## Supplied passage
Vivaldi: The Four Seasons (UltraHD review)

Joseph Silverstein, violin; Seiji Ozawa, Boston Symphony Orchestra. LIM UHD 054.

When I first heard this recording in the early Eighties, Telarc had just released it on LP, and I’m afraid at the time it did not particularly impress me. As I recall, I found the performance too refined, too sedate, for my taste. I guess I had by then become used to more lively performances, many of them by period-instruments bands, and thought violinist Joseph Silverstein, conductor Seiji Ozawa, and players from the Boston Symphony Orchestra a bit too genteel for me. Well, that was then and this is now. Listening anew to the album in a recent LIM UltraHD audiophile remaster, I must admit the performance is rather refreshing and its approach not quite as relaxed as I remembered.

Sure, Italian violinist and composer Antonio Vivaldi (1678-1741) wrote hundreds of pieces of music, yet most people probably only know him for his Four Seasons violin concertos, the little tone poems with their chirping birds, galumphing horses, barking hounds, dripping icicles, and howling winds. Meant to accompany four descriptive sonnets, they make up the first four sections of a longer work the composer wrote in 1723 titled Il cimento dell'armonia e dell'inventione (The Contest between Harmony and Invention). People hardly remember the other eight concertos in the set.

Silverstein begins the Spring Concerto at a deliberate pace, yet it isn’t slow or heavy. Where Silverstein’s performance, played on a 1742 Guarneri del Gesu violin, comes to the fore, however, is in the slow movement, where it is exquisite in its execution. Neither Silverstein nor Ozawa attempts to embellish the music any further than necessary so, no, we don’t get quite as imaginative an interpretation as, say, that of Alan Loveday with Neville Marriner and the Academy of St. Martin in the Fields (Decca). Not that this is any kind of shortcoming, you understand. Indeed, Silverstein’s more direct, more traditional rendition is quite fetching, as I say.

Summer comes off well, too, and seems just as lively in its own way as Spring, perhaps more so. Silverstein’s violin tone is both velvety smooth and expressively animated. By the time he’s into the Presto, he’s worked up quite a head of steam and ends the music in high good spirits.

Autumn sounds rather plan and simple, especially in the beginning. There may be too much of a good thing in simplicity. Nevertheless, the playing sounds so cultured, it grows on you.

## Brief 1
According to the Four Seasons review, what instrument does Silverstein play on this recording?
## Brief 2
Carry on the review of the Silverstein and Ozawa Four Seasons recording, starting right after its last sentence.

## Information provided
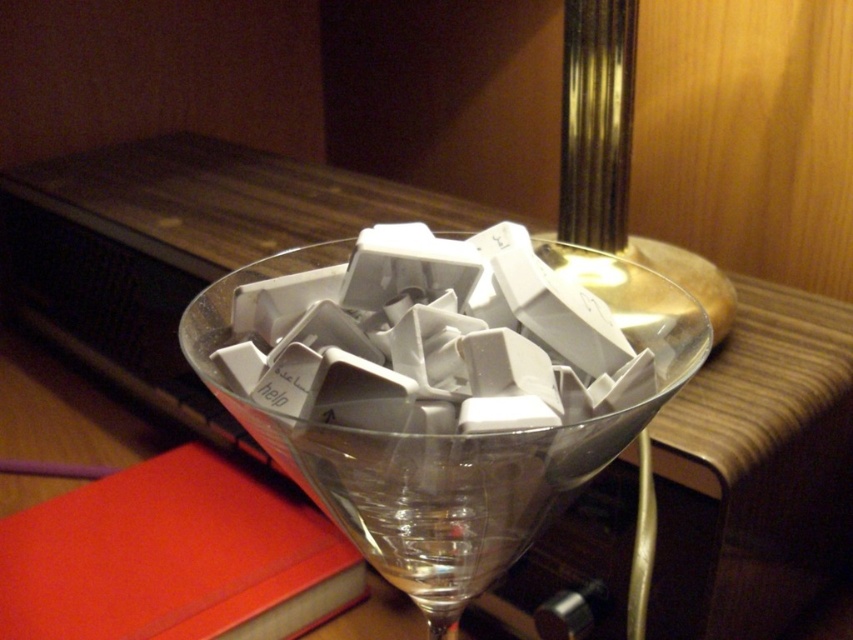
Is the position of transparent glass at center more distant than that of red matte book at lower left?

No, transparent glass at center is closer to the viewer.

Who is positioned more to the right, transparent glass at center or red matte book at lower left?

Positioned to the right is transparent glass at center.

Where is `transparent glass at center`? The width and height of the screenshot is (853, 640). transparent glass at center is located at coordinates (437, 451).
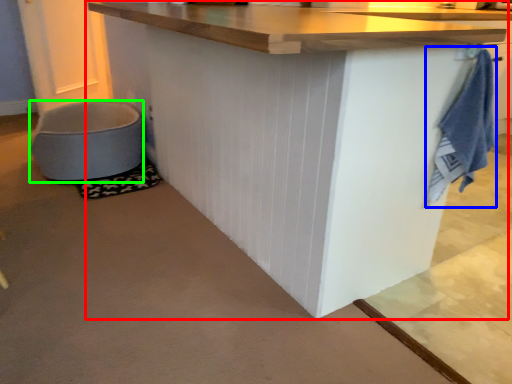
Question: Estimate the real-world distances between objects in this image. Which object is farther from table (highlighted by a red box), bath towel (highlighted by a blue box) or toilet bowl (highlighted by a green box)?

Choices:
 (A) bath towel
 (B) toilet bowl

Answer: (B)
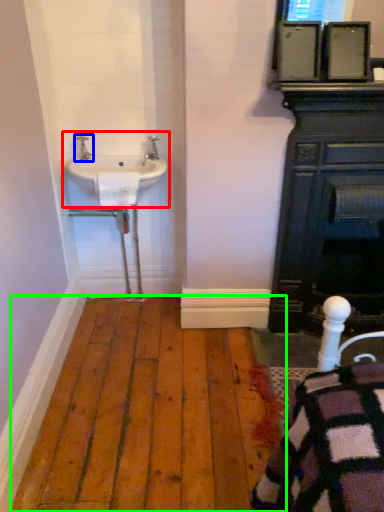
Question: Estimate the real-world distances between objects in this image. Which object is farther from sink (highlighted by a red box), tap (highlighted by a blue box) or hardwood (highlighted by a green box)?

Choices:
 (A) tap
 (B) hardwood

Answer: (B)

## Exercise output 1
A 1742 Guarneri del Gesu violin.

## Exercise output 2
Finally, we come to the Winter Concerto, a section that for some soloists and conductors can be a bit vexing. The cold chattering of teeth and the running through the ice and snow require some finesse, which Silverstein and company pull off well. OK, maybe they actually get a little too hectic as they go along, but it is nonetheless quite colorful. The Largo’s “contented days by the fire” Largo are maybe a tad perfunctory, yet the performers make up for any small lapses with the swirling gales of the final movement. Fun stuff.

Drawbacks? Not really. The disc is expensive, to be sure. And there is no content beyond the four concertos, about forty minutes. Think of it as quality over quantity for those who can afford it.

Telarc Records originally made the album in Houghton Chapel, Wellesley College, Wellesley, Massachusetts in 1981. LIM remastered the recording in 2012 using their UltraHD 32-bit mastering system, a meticulious method of transferring material from the master tape to disc. The recording itself is relatively close, providing firm body, strong transient attack, and plenty of detail. What’s more, the chapel acoustic provides a pleasantly realistic glow to the music, a bloom that never detracts from the clarity of the sound; inner detailing, in fact, is now better than ever. More important is that the sound appears well balanced, with no sign of brightness, forwardness, edge, boom, softness, or the like to interfere with its lifelike playback.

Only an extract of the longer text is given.